__Exercise instructions__
Filter the entries down to the lines holding "işlerinden", then copy those lines.

__Records for this exercise__
#####
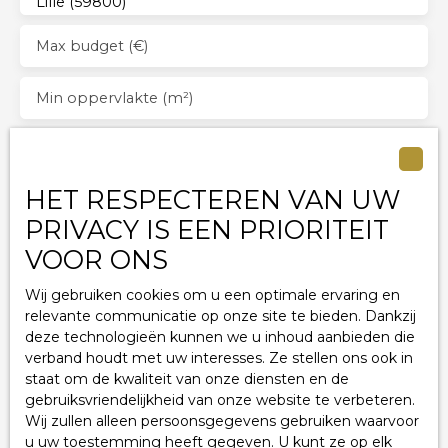
Lille (59800)
large basement cellar offers plenty of storage space,
and there’s also the possibility of purchasing a
Max budget (€)
private parking space, a rare find in this
neighborhood.
Min oppervlakte (m²)
Min onderdelen
HET RESPECTEREN VAN UW
Ik ga akkoord met de verwerking van mijn
persoonsgegevens in overeenstemming met de
PRIVACY IS EEN PRIORITEIT
AVG. Als u niet het onderwerp wilt zijn van
VOOR ONS
commerciële prospectie per telefoon, kunt u zich
gratis registreren op de lijst van verzet tegen
Wij gebruiken cookies om u een optimale ervaring en
telefonische prospectie, zoals bepaald in artikel
relevante communicatie op onze site te bieden. Dankzij
L223-1 van de Consumentenwet, op de website
deze technologieën kunnen we u inhoud aanbieden die
van www.bloctel.gouv.fr of per post gericht aan:
verband houdt met uw interesses. Ze stellen ons ook in
staat om de kwaliteit van onze diensten en de
Worldline Bedrijf, Service Bloctel
gebruiksvriendelijkheid van onze website te verbeteren.
Nicolas Siretstraat 6
Wij zullen alleen persoonsgegevens gebruiken waarvoor
10.000 Troyes.
u uw toestemming heeft gegeven. U kunt ze op elk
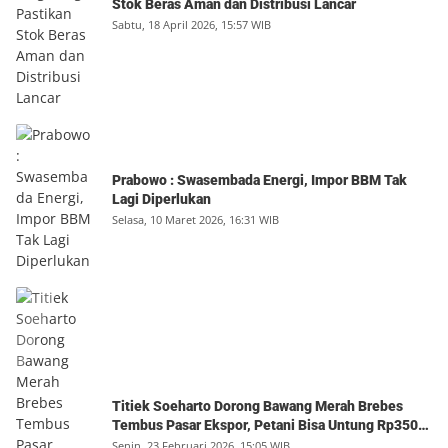
Stok Beras Aman dan Distribusi Lancar
Sabtu, 18 April 2026, 15:57 WIB
Prabowo : Swasembada Energi, Impor BBM Tak
Lagi Diperlukan
Selasa, 10 Maret 2026, 16:31 WIB
Titiek Soeharto Dorong Bawang Merah Brebes
Tembus Pasar Ekspor, Petani Bisa Untung Rp350
Juta per Hektare
Senin, 23 Februari 2026, 15:05 WIB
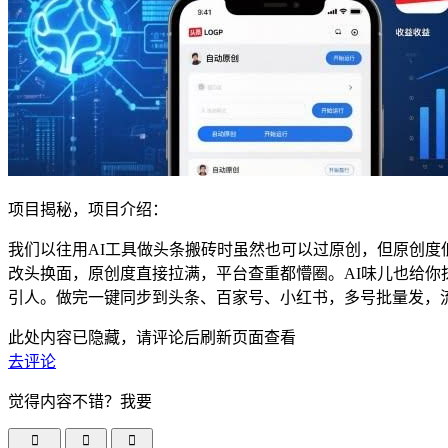
项目揭秘，项目介绍：
我们以往用AI工具做头条搬砖时虽然也可以过原创，但原创度
改头换面，原创度直接拉满，平台查重都懵圈。AI味儿也给你
引人。做完一键同步到头条、百家号、小红书，多号批量发，
此处内容已隐藏，请评论后刷新页面查看
去评论
觉得内容不错？我要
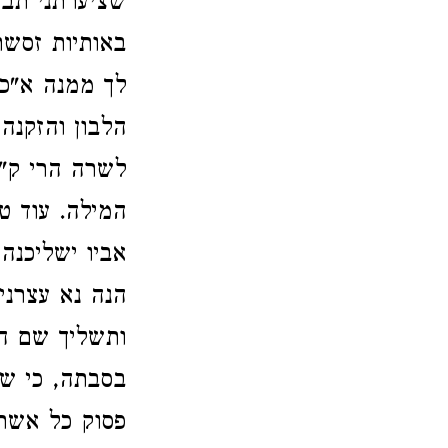
שציערתני תבא
באותיות זסשר
לך ממנה א"כ 
הלבון והזקנה
לשרה הרי ק"ץ
המילה. עוד ט
אביו ישליכנה
הנה נא עצרני
ותשליך שם הז
בסבתה, כי ש
פסוק כל אשר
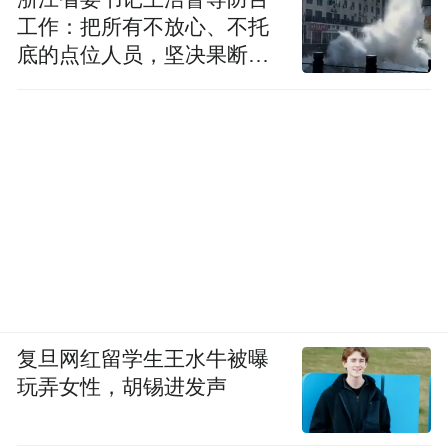
工作：把所有不放心、不托
底的点位人员，坚决果断转
移到位
复旦网红留学生王水牛被曝
玩弄女性，胡锡进发声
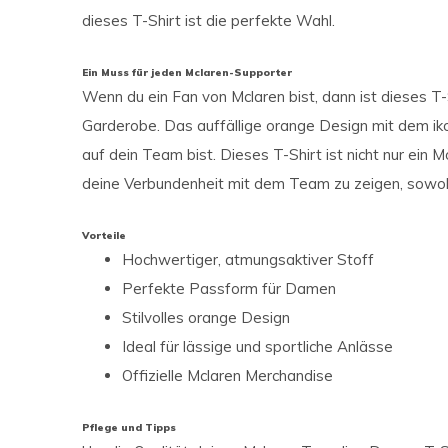
dieses T-Shirt ist die perfekte Wahl.
Ein Muss für jeden Mclaren-Supporter
Wenn du ein Fan von Mclaren bist, dann ist dieses T-S
Garderobe. Das auffällige orange Design mit dem iko
auf dein Team bist. Dieses T-Shirt ist nicht nur ein 
deine Verbundenheit mit dem Team zu zeigen, sowohl
Vorteile
Hochwertiger, atmungsaktiver Stoff
Perfekte Passform für Damen
Stilvolles orange Design
Ideal für lässige und sportliche Anlässe
Offizielle Mclaren Merchandise
Pflege und Tipps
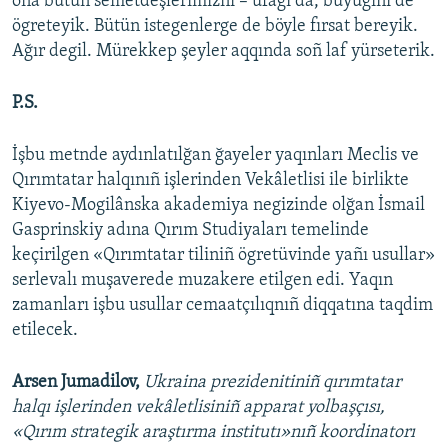
oña bütün semetdeşlerimizni – ufağı da, büyügini de
ögreteyik. Bütün istegenlerge de böyle fırsat bereyik.
Ağır degil. Mürekkep şeyler aqqında soñ laf yürseterik.
P.S.
İşbu metnde aydınlatılğan ğayeler yaqınları Meclis ve
Qırımtatar halqınıñ işlerinden Vekâletlisi ile birlikte
Kiyevo-Mogilânska akademiya negizinde olğan İsmail
Gasprinskiy adına Qırım Studiyaları temelinde
keçirilgen «Qırımtatar tiliniñ ögretüvinde yañı usullar»
serlevalı muşaverede muzakere etilgen edi. Yaqın
zamanları işbu usullar cemaatçılıqnıñ diqqatına taqdim
etilecek.
Arsen Jumadilov,
Ukraina prezidenitiniñ qırımtatar
halqı işlerinden vekâletlisiniñ apparat yolbaşçısı,
«Qırım strategik araştırma institutı»nıñ koordinatorı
#####
__Written response__
Qırımtatar halqınıñ işlerinden Vekâletlisi ile birlikte
halqı işlerinden vekâletlisiniñ apparat yolbaşçısı,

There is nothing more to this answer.